*ASSIGNMENT*. Print the records below exactly as they appear. Omit all pictures.

[Stored entries]
━━━━━━━━━━
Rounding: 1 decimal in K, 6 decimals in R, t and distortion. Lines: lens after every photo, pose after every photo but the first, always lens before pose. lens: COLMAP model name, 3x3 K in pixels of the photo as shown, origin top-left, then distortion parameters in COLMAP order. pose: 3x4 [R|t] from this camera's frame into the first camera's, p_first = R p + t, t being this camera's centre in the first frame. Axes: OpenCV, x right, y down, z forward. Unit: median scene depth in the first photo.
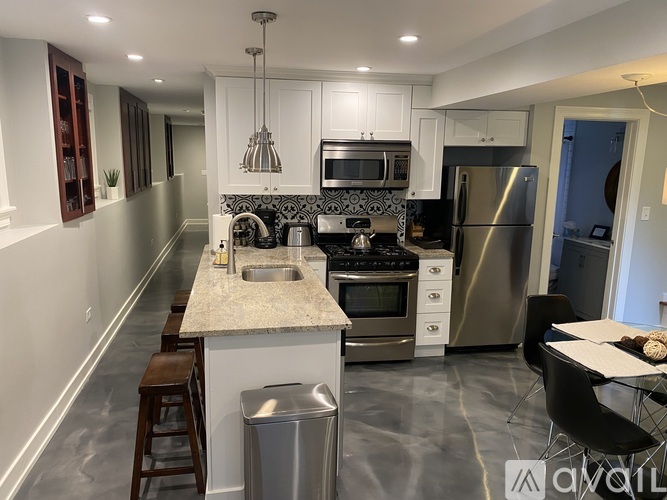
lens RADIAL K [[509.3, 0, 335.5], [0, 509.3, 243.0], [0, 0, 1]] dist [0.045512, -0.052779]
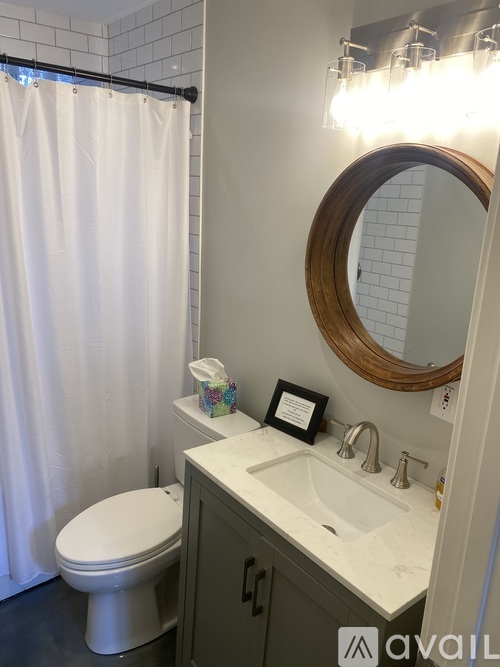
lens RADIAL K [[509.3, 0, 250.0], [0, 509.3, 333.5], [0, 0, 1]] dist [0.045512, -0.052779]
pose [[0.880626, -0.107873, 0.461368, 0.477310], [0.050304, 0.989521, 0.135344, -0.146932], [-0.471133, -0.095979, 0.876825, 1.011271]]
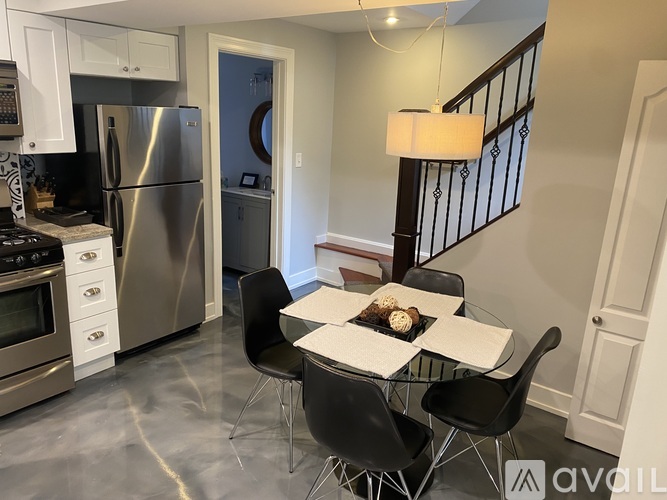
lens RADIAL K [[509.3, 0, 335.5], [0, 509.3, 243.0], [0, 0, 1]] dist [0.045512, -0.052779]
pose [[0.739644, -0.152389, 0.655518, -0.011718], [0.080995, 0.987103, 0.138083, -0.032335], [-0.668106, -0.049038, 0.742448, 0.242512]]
━━━━━━━━━━
*WRITTEN ANSWER*.
Rounding: 1 decimal in K, 6 decimals in R, t and distortion. Lines: lens after every photo, pose after every photo but the first, always lens before pose. lens: COLMAP model name, 3x3 K in pixels of the photo as shown, origin top-left, then distortion parameters in COLMAP order. pose: 3x4 [R|t] from this camera's frame into the first camera's, p_first = R p + t, t being this camera's centre in the first frame. Axes: OpenCV, x right, y down, z forward. Unit: median scene depth in the first photo.
lens RADIAL K [[509.3, 0, 335.5], [0, 509.3, 243.0], [0, 0, 1]] dist [0.045512, -0.052779]
lens RADIAL K [[509.3, 0, 250.0], [0, 509.3, 333.5], [0, 0, 1]] dist [0.045512, -0.052779]
pose [[0.880626, -0.107873, 0.461368, 0.477310], [0.050304, 0.989521, 0.135344, -0.146932], [-0.471133, -0.095979, 0.876825, 1.011271]]
lens RADIAL K [[509.3, 0, 335.5], [0, 509.3, 243.0], [0, 0, 1]] dist [0.045512, -0.052779]
pose [[0.739644, -0.152389, 0.655518, -0.011718], [0.080995, 0.987103, 0.138083, -0.032335], [-0.668106, -0.049038, 0.742448, 0.242512]]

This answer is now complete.